Pakistan, Jordan, Morocco and Sudan were also taking part in the operation in Yemen, the Saudi Press Agency reported Thursday. According to the Saudi official who announced the action Wednesday, there was a coalition of "over 10 countries" taking part.
The White House said in a statement late Wednesday that the U.S. was coordinating military and intelligence support with the Saudis but not taking part directly in the strikes.
Yemen is on the brink of violent collapse. On Wednesday, President Abed Rabbo Mansour Hadi, a close U.S. ally, fled the country by sea after the rebels started taking over the southern port city of Aden where he had sought refuge.

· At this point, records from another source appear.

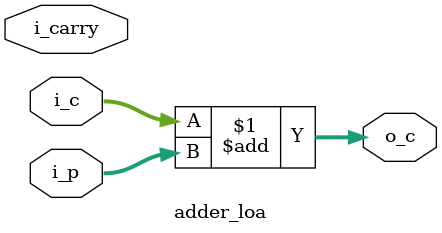
<source format=sv>


// https://solderpad.org/licenses/SHL-2.1/

// Unless required by applicable law or agreed to in writing, any work
// distributed under the License is distributed on an “AS IS” BASIS, WITHOUT
// WARRANTIES OR CONDITIONS OF ANY KIND, either express or implied. See the
// License for the specific language governing permissions and limitations
// under the License.

//
// Jordi Fornt <jfornt@bsc.es>

// ----------
// MACROS
// ----------

// Macro for MAX of 2 parameters
`define max2(a,b)  ((a) > (b) ? (a) : (b))

// --------------------
// MODULE DECLARATION
// --------------------

module adder_loa #(
    parameter A_APPROX = 0,
    parameter IP_W = 16,
    parameter OC_W = 16
)(
	// Data Inputs
    input  logic [IP_W-1:0]   	i_p,	    // First operand
	input  logic [OC_W-1:0]		i_c,	    // Second operand
    input  logic                i_carry,    // Carry in (IGNORED)
		
	// Data Outputs 
	output logic [OC_W-1:0]     o_c 	        // Sum output
);

// ---------------------
// Combinational part
// ---------------------

// Actual bits we compute exactly
localparam EXACT_W = `max2(IP_W,OC_W)-A_APPROX;

// LOW-BITS
logic [A_APPROX-1:0]     p_low, c_low, or_low;

logic carry_lower;

// HIGH-BITS -  Signed casting
logic signed [EXACT_W-1:0]     p_high;
logic signed [EXACT_W-1:0]     c_high, sum_high;

generate
    if (A_APPROX>0) begin
        
        // Assign LSBs to lower part
        assign p_low = i_p[A_APPROX-1:0];
        assign c_low = i_c[A_APPROX-1:0];

        // LOW-BITS - Inexact part (OR)
        assign or_low = p_low | c_low;

        // Assign MSBs to higher part (cast for sign extension)
        assign p_high = signed'(i_p[IP_W-1:A_APPROX]);
        assign c_high = signed'(i_c[OC_W-1:A_APPROX]);

        // Carry from lower part is the AND of the last LSB bits
        assign carry_lower = p_low[A_APPROX-1] & c_low[A_APPROX-1];

        // HIGH-BITS - Exact part
        assign sum_high = p_high + c_high + carry_lower;

        // Ensemble resulr
        assign o_c = {sum_high, or_low};

    // If no approximation is used (boring), just do the sum and bypass everything
    end else begin
        assign o_c = signed'(i_c) + signed'(i_p);
    end
endgenerate

endmodule

</source>
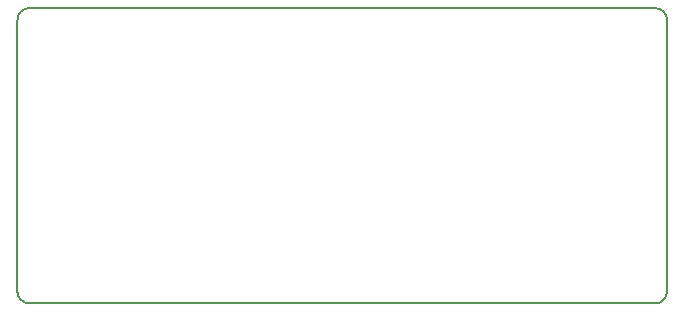
<source format=gm1>
G04 #@! TF.GenerationSoftware,KiCad,Pcbnew,9.0.0*
G04 #@! TF.CreationDate,2025-05-06T12:44:32+02:00*
G04 #@! TF.ProjectId,Headless TEF lite,48656164-6c65-4737-9320-544546206c69,v1.0*
G04 #@! TF.SameCoordinates,Original*
G04 #@! TF.FileFunction,Profile,NP*
%FSLAX46Y46*%
G04 Gerber Fmt 4.6, Leading zero omitted, Abs format (unit mm)*
G04 Created by KiCad (PCBNEW 9.0.0) date 2025-05-06 12:44:32*
%MOMM*%
%LPD*%
G01*
G04 APERTURE LIST*
G04 #@! TA.AperFunction,Profile*
%ADD10C,0.200000*%
G04 #@! TD*
G04 APERTURE END LIST*
D10*
X113900000Y-74000000D02*
X113900000Y-51000000D01*
X168900000Y-74000000D02*
G75*
G02*
X167900000Y-75000000I-1000000J0D01*
G01*
X114900000Y-75000000D02*
G75*
G02*
X113900000Y-74000000I0J1000000D01*
G01*
X114900000Y-75000000D02*
X167900000Y-75000000D01*
X167900000Y-50000000D02*
G75*
G02*
X168900000Y-51000000I0J-1000000D01*
G01*
X167900000Y-50000000D02*
X114900000Y-50000000D01*
X113900000Y-51000000D02*
G75*
G02*
X114900000Y-50000000I1000000J0D01*
G01*
X168900000Y-51000000D02*
X168900000Y-74000000D01*
M02*

</source>
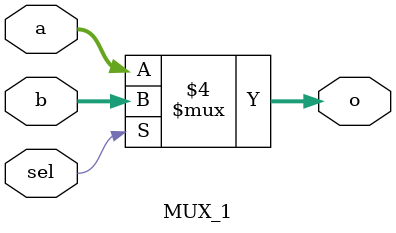
<source format=v>
`timescale 1ns / 1ps
module MUX_1(
	input [3:0]a,
	input [3:0]b,
	input sel,
	output reg[3:0]o
    );
	 
	 always @ (*)
	 begin
		if(sel == 0)
			o=a;
		else
			o=b;
	 end
	


endmodule

</source>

They also briefly seized the airport in Aden, but were later fought off at that site by forces loyal to Hadi.
The collapse of the government already spelled bad news for the U.S., which benefited from the fact that Hadi allowed the American military to conduct drone strikes there against al Qaeda in the Arabian Peninsula (AQAP). With Hadi gone, the last vestiges of his power also vanish and leave an uncertain future for U.S. security.
"We have a critical counterterrorism need in Yemen," said CBS News senior national security analyst Juan Zarate. "Al Qaeda's branch in the Arabian peninsula, the al Qaeda brand in Yemen, is still deemed by American counterterrorism officials as being the most lethal, most active in terms of going after the West."
In addition to the top al Qaeda bomb maker, al Qaeda in the Arabian Peninsula (AQAP) has dedicated senior-level operatives running their western-oriented operations, and the group controls more and more territory because of the chaos in Yemen.
"That's a problem because you have a safe haven with a group committed to hitting the United States that now may fall under less pressure rather than more, and without a U.S. presence on the ground working with Yemeni counterparts you have less pressure," Zarate said.